DIMITRI LASCARIS: So Gary, you mentioned market-based mechanisms or how to deal with the climate crisis. Can you talk to us more about the issue of global carbon trading markets and how that too has been a sticking point between the countries on the front lines of the climate crisis. And why have you in particular been an advocate against carbon markets and schemes of that sort?

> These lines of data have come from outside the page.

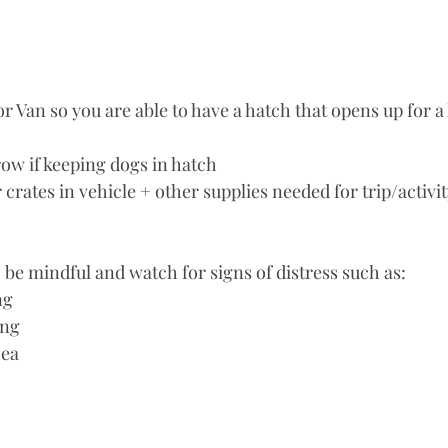
row if keeping dogs in hatch
 crates in vehicle + other supplies needed for trip/activi
, be mindful and watch for signs of distress such as: 
ng
ing
hea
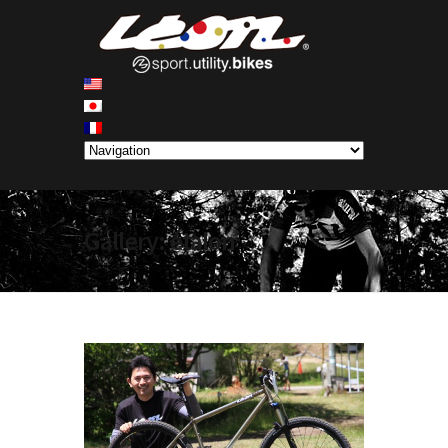
Gallery: étalon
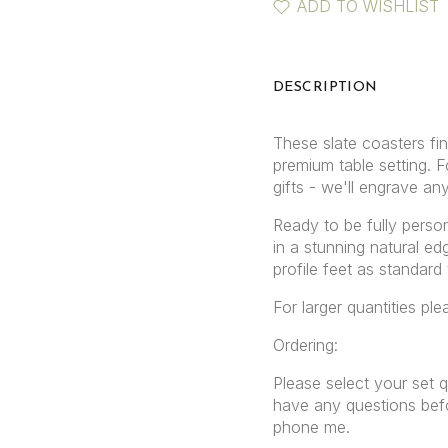
ADD TO WISHLIST
DESCRIPTION
These slate coasters fi
premium table setting. 
gifts - we'll engrave an
Ready to be fully person
in a stunning natural e
profile feet as standard
For larger quantities pl
Ordering:
Please select your set q
have any questions befo
phone me.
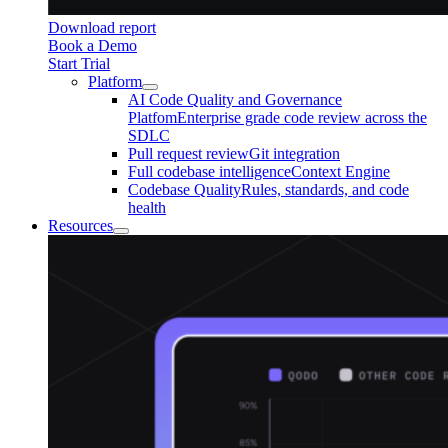
Download report
Book a Demo
Start Trial
Platform
AI Code Quality and Governance
Platfom
Enterprise grade code review across the
SDLC
Pull request review
Git integration
Full codebase intelligence
Context Engine
Codebase Quality
Rules, standards, and code
health
Resources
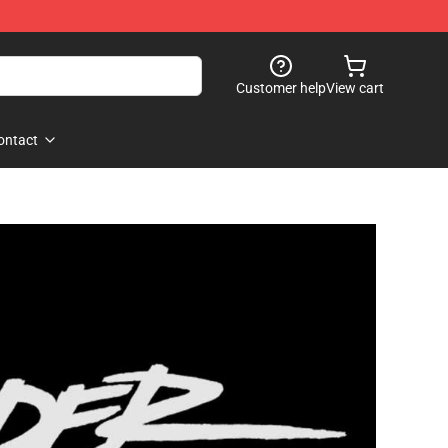
Customer help
View cart
ontact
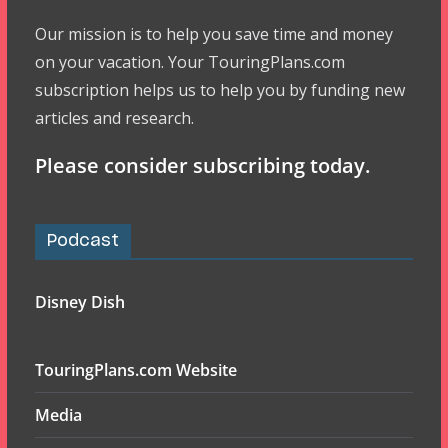
Our mission is to help you save time and money
on your vacation. Your TouringPlans.com
subscription helps us to help you by funding new
articles and research.
Please consider subscribing today.
Podcast
Disney Dish
TouringPlans.com Website
Media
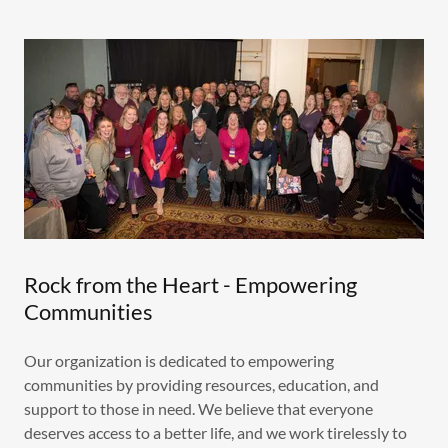
Rock from the Heart - Empowering
Communities
Our organization is dedicated to empowering
communities by providing resources, education, and
support to those in need. We believe that everyone
deserves access to a better life, and we work tirelessly to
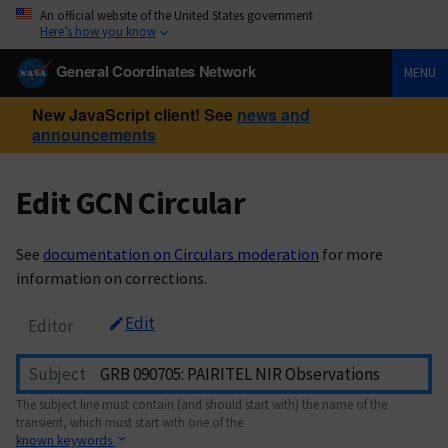
An official website of the United States government
Here’s how you know
General Coordinates Network
MENU
New JavaScript client! See
news and
announcements
Edit GCN Circular
See
documentation on Circulars moderation
for more
information on corrections.
Edit
Editor
Subject
The subject line must contain (and should start with) the name of the
transient, which must start with one of the
known keywords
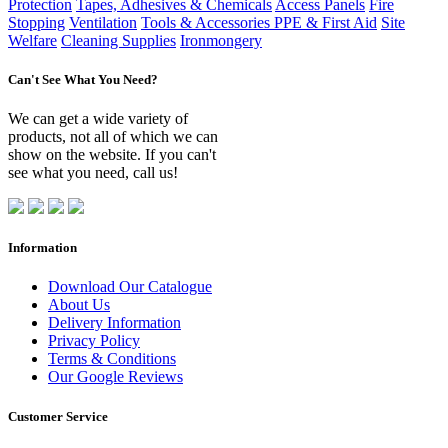
Protection
Tapes, Adhesives & Chemicals
Access Panels
Fire
Stopping
Ventilation
Tools & Accessories
PPE & First Aid
Site
Welfare
Cleaning Supplies
Ironmongery
Can't See What You Need?
We can get a wide variety of
products, not all of which we can
show on the website. If you can't
see what you need, call us!
Information
Download Our Catalogue
About Us
Delivery Information
Privacy Policy
Terms & Conditions
Our Google Reviews
Customer Service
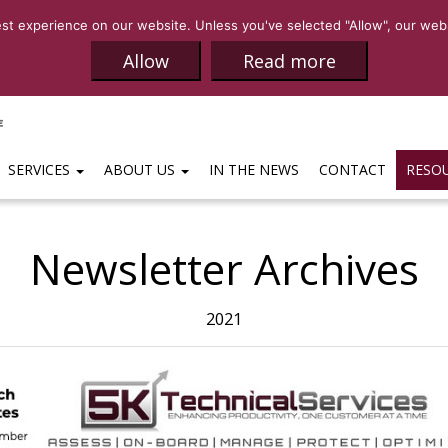
SALES:
(469)-65
t experience on our website. Unless you've selected "Allow", our websi
Allow
Read more
SERVICES
ABOUT US
IN THE NEWS
CONTACT
RESO
Newsletter Archives
2021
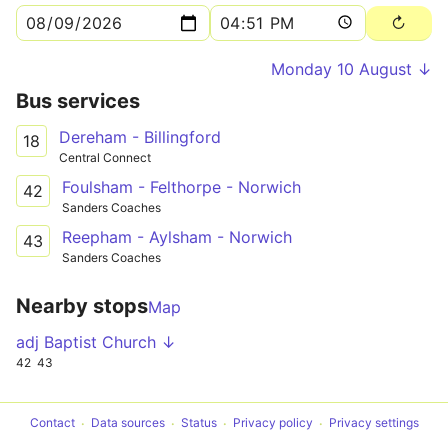
Monday 10 August ↓
Bus services
Dereham - Billingford
18
Central Connect
Foulsham - Felthorpe - Norwich
42
Sanders Coaches
Reepham - Aylsham - Norwich
43
Sanders Coaches
Nearby stops
Map
adj Baptist Church ↓
42
43
Contact
Data sources
Status
Privacy policy
Privacy settings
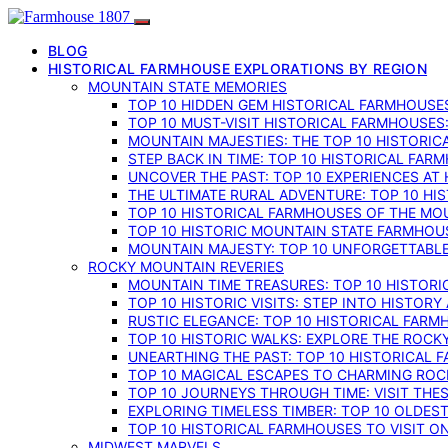
BLOG
HISTORICAL FARMHOUSE EXPLORATIONS BY REGION
MOUNTAIN STATE MEMORIES
TOP 10 HIDDEN GEM HISTORICAL FARMHOUSES
TOP 10 MUST-VISIT HISTORICAL FARMHOUSES
MOUNTAIN MAJESTIES: THE TOP 10 HISTORIC
STEP BACK IN TIME: TOP 10 HISTORICAL FA
UNCOVER THE PAST: TOP 10 EXPERIENCES AT
THE ULTIMATE RURAL ADVENTURE: TOP 10 HIS
TOP 10 HISTORICAL FARMHOUSES OF THE MOU
TOP 10 HISTORIC MOUNTAIN STATE FARMHOUS
MOUNTAIN MAJESTY: TOP 10 UNFORGETTABLE
ROCKY MOUNTAIN REVERIES
MOUNTAIN TIME TREASURES: TOP 10 HISTOR
TOP 10 HISTORIC VISITS: STEP INTO HISTO
RUSTIC ELEGANCE: TOP 10 HISTORICAL FARM
TOP 10 HISTORIC WALKS: EXPLORE THE ROC
UNEARTHING THE PAST: TOP 10 HISTORICAL
TOP 10 MAGICAL ESCAPES TO CHARMING RO
TOP 10 JOURNEYS THROUGH TIME: VISIT TH
EXPLORING TIMELESS TIMBER: TOP 10 OLDE
TOP 10 HISTORICAL FARMHOUSES TO VISIT 
MIDWEST MARVELS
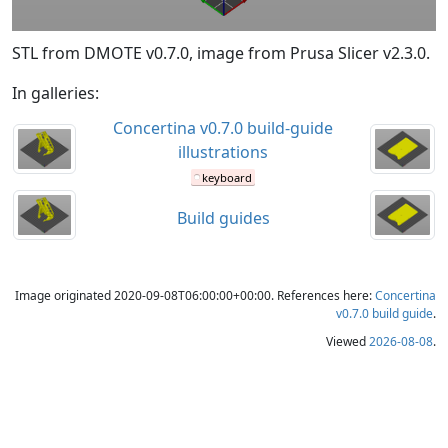
STL from DMOTE v0.7.0, image from Prusa Slicer v2.3.0.
In galleries:
Concertina v0.7.0 build-guide
illustrations
keyboard
Build guides
Image originated 2020-09-08T06:00:00+00:00. References here:
Concertina
v0.7.0 build guide
.
Viewed
2026-08-08
.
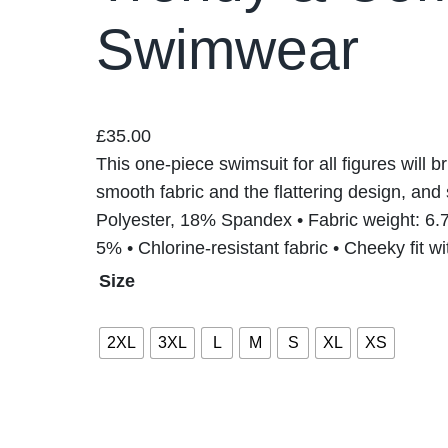
Swimwear
£
35.00
This one-piece swimsuit for all figures will b
smooth fabric and the flattering design, and 
Polyester, 18% Spandex • Fabric weight: 6.7
5% • Chlorine-resistant fabric • Cheeky fit 
Size
2XL
3XL
L
M
S
XL
XS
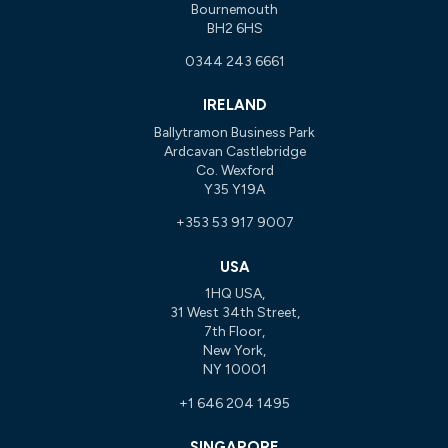
Bournemouth
BH2 6HS
0344 243 6661
IRELAND
Ballytramon Business Park
Ardcavan Castlebridge
Co. Wexford
Y35 Y19A
+353 53 917 9007
USA
1HQ USA,
31 West 34th Street,
7th Floor,
New York,
NY 10001
+1 646 204 1495
SINGAPORE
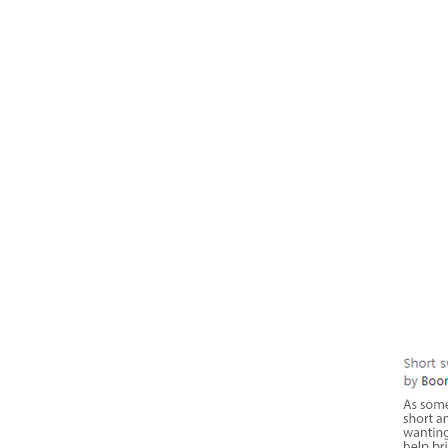
RIGHT NOW
My TIPSLETTER is lo
actionable tips you 
on your next podcast
sounding like a pro!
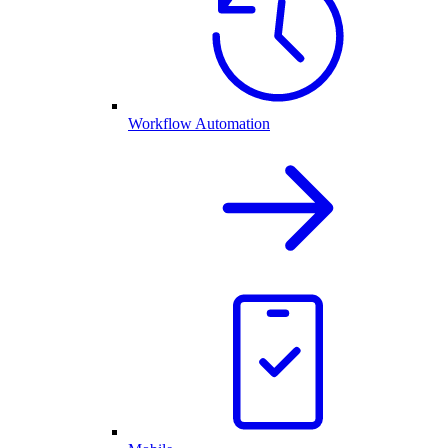
Workflow Automation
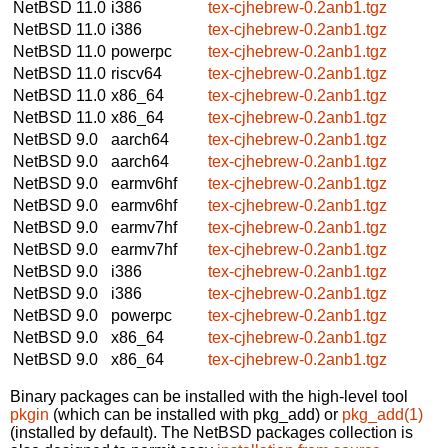
NetBSD 11.0
i386
tex-cjhebrew-0.2anb1.tgz
NetBSD 11.0
i386
tex-cjhebrew-0.2anb1.tgz
NetBSD 11.0
powerpc
tex-cjhebrew-0.2anb1.tgz
NetBSD 11.0
riscv64
tex-cjhebrew-0.2anb1.tgz
NetBSD 11.0
x86_64
tex-cjhebrew-0.2anb1.tgz
NetBSD 11.0
x86_64
tex-cjhebrew-0.2anb1.tgz
NetBSD 9.0
aarch64
tex-cjhebrew-0.2anb1.tgz
NetBSD 9.0
aarch64
tex-cjhebrew-0.2anb1.tgz
NetBSD 9.0
earmv6hf
tex-cjhebrew-0.2anb1.tgz
NetBSD 9.0
earmv6hf
tex-cjhebrew-0.2anb1.tgz
NetBSD 9.0
earmv7hf
tex-cjhebrew-0.2anb1.tgz
NetBSD 9.0
earmv7hf
tex-cjhebrew-0.2anb1.tgz
NetBSD 9.0
i386
tex-cjhebrew-0.2anb1.tgz
NetBSD 9.0
i386
tex-cjhebrew-0.2anb1.tgz
NetBSD 9.0
powerpc
tex-cjhebrew-0.2anb1.tgz
NetBSD 9.0
x86_64
tex-cjhebrew-0.2anb1.tgz
NetBSD 9.0
x86_64
tex-cjhebrew-0.2anb1.tgz
Binary packages can be installed with the high-level tool
pkgin
(which can be installed with pkg_add) or
pkg_add(1)
(installed by default). The NetBSD packages collection is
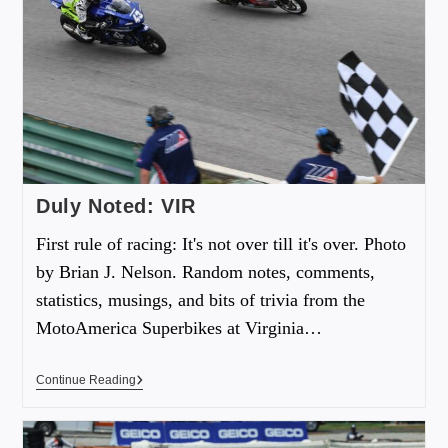
Duly Noted: VIR
First rule of racing: It's not over till it's over. Photo
by Brian J. Nelson. Random notes, comments,
statistics, musings, and bits of trivia from the
MotoAmerica Superbikes at Virginia…
Continue Reading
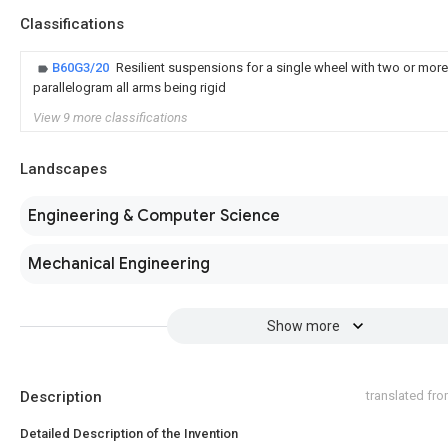
Classifications
B60G3/20
Resilient suspensions for a single wheel with two or more
parallelogram all arms being rigid
View 9 more classifications
Landscapes
Engineering & Computer Science
Mechanical Engineering
Show more
Description
translated fr
Detailed Description of the Invention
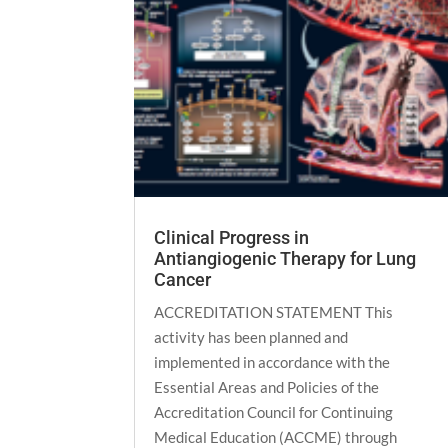
Clinical Progress in
Antiangiogenic Therapy for Lung
Cancer
ACCREDITATION STATEMENT This
activity has been planned and
implemented in accordance with the
Essential Areas and Policies of the
Accreditation Council for Continuing
Medical Education (ACCME) through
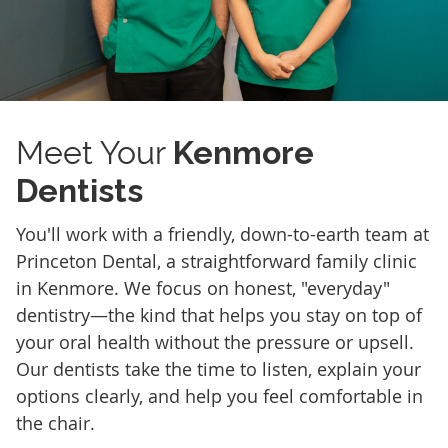
Meet Your
Kenmore
Dentists
You'll work with a friendly, down-to-earth team at
Princeton Dental, a straightforward family clinic
in Kenmore. We focus on honest, "everyday"
dentistry—the kind that helps you stay on top of
your oral health without the pressure or upsell.
Our dentists take the time to listen, explain your
options clearly, and help you feel comfortable in
the chair.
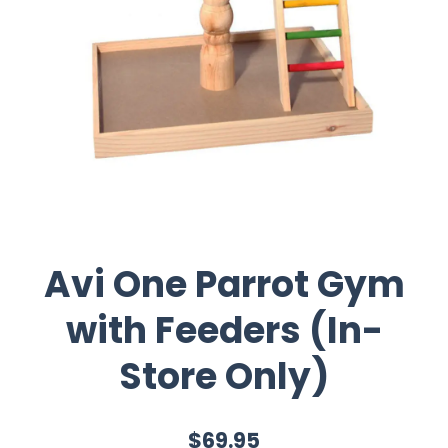
Avi One Parrot Gym
with Feeders (In-
Store Only)
$69.95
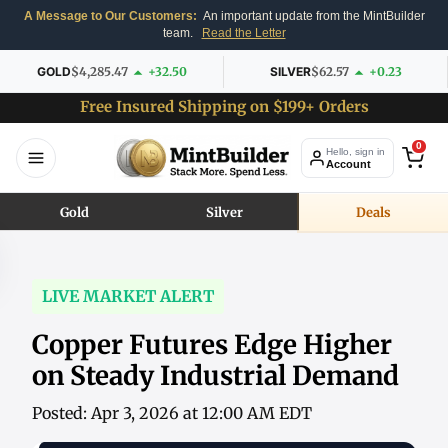
A Message to Our Customers:
An important update from the MintBuilder
team.
Read the Letter
GOLD
$4,285.47
+32.50
SILVER
$62.57
+0.23
Free Insured Shipping on $199+ Orders
0
Hello, sign in
Account
Gold
Silver
Deals
LIVE MARKET ALERT
Copper Futures Edge Higher
on Steady Industrial Demand
Posted: Apr 3, 2026 at 12:00 AM EDT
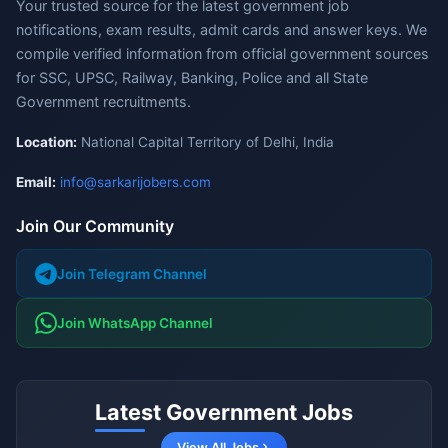
Your trusted source for the latest government job
notifications, exam results, admit cards and answer keys. We
compile verified information from official government sources
for SSC, UPSC, Railway, Banking, Police and all State
Government recruitments.
Location:
National Capital Territory of Delhi, India
Email:
info@sarkarijobers.com
Join Our Community
Join Telegram Channel
Join WhatsApp Channel
Latest Government Jobs
View All Jobs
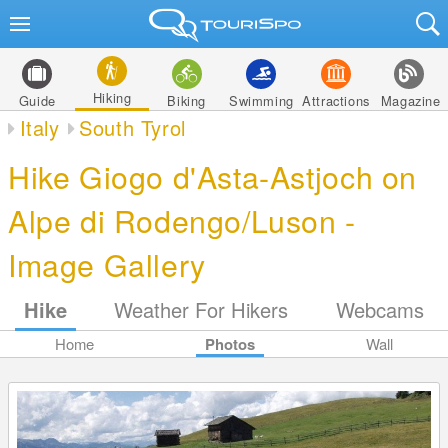
Hiking
Guide
Biking
Swimming
Attractions
Magazine
Italy
South Tyrol
Hike Giogo d'Asta-Astjoch on
Alpe di Rodengo/Luson -
Image Gallery
Hike
Weather For Hikers
Webcams
Home
Photos
Wall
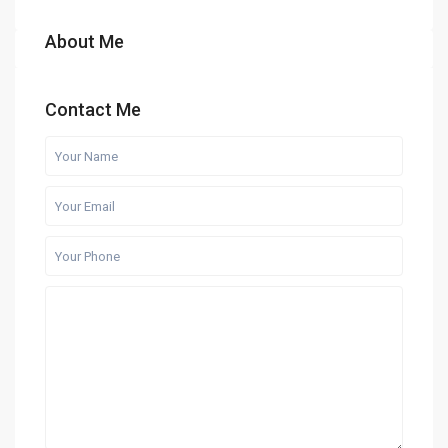
About Me
Contact Me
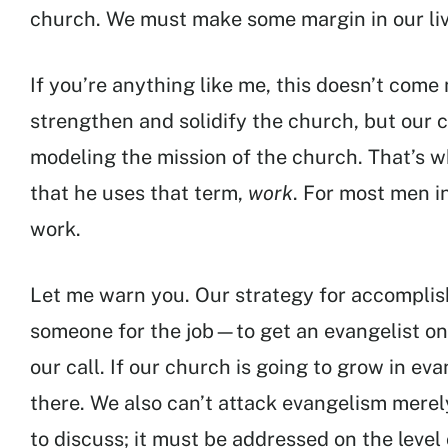
church. We must make some margin in our live
If you’re anything like me, this doesn’t come n
strengthen and solidify the church, but our 
modeling the mission of the church. That’s w
that he uses that term,
work
. For most men in
work.
Let me warn you. Our strategy for accomplishi
someone for the job—to get an evangelist on 
our call. If our church is going to grow in eva
there. We also can’t attack evangelism merely
to discuss; it must be addressed on the level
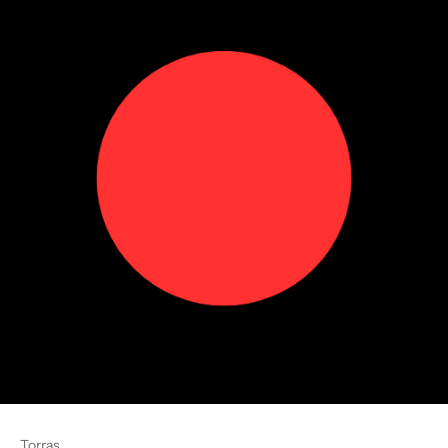
Torras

GARY HUGHES: Well, we can go back again to the example of the plantation forestry model that we’re speaking of. The idea, for instance, that planning grand and large expansions of monoculture exotic tree species plantations can actually be considered a natural climate solution, where these plantations somehow are going to magically scrub the atmosphere of the emissions from burning fossil fuels. The Chileans here are fully aware of the environmental damages, the cultural losses that are associated with these plantations and with the attacks on indigenous sovereignty. So when the United Nations starts trying to sell to the world, the idea that expansions of the plantation model is actually a viable response to the global climate crisis, people see right through that immediately.

And thus, this whole idea somehow that we’re going to be able to magically trade our way out of the climate crisis because of the design of new mechanisms for trafficking and carbon credits is viewed here in Chile with more than just skepticism. It’s the kind of thing that gets people to laugh uproariously at the absurdity of it. And, and really it is time that the United Nations corrects course. So whether that will happen or not this year, remains to be seen, but clearly this idea that somehow more business as usual is what we need to respond to the climate crisis, is not really in touch with reality at all.

DIMITRI LASCARIS:
Well, we’ve been speaking to Gary Hughes and Nafkote Dabi about COP25 and protests in the country where COP25 was originally scheduled to occur, Chile. And I thank you very much, both of you, for joining us today.

GARY HUGHES: Well, Dimitri, thank you so much for making this happen.

NAFKOTE DABI: Thank you.

DIMITRI LASCARIS: And this is Dimitri Lascaris reporting for The Real News from Toronto, Canada.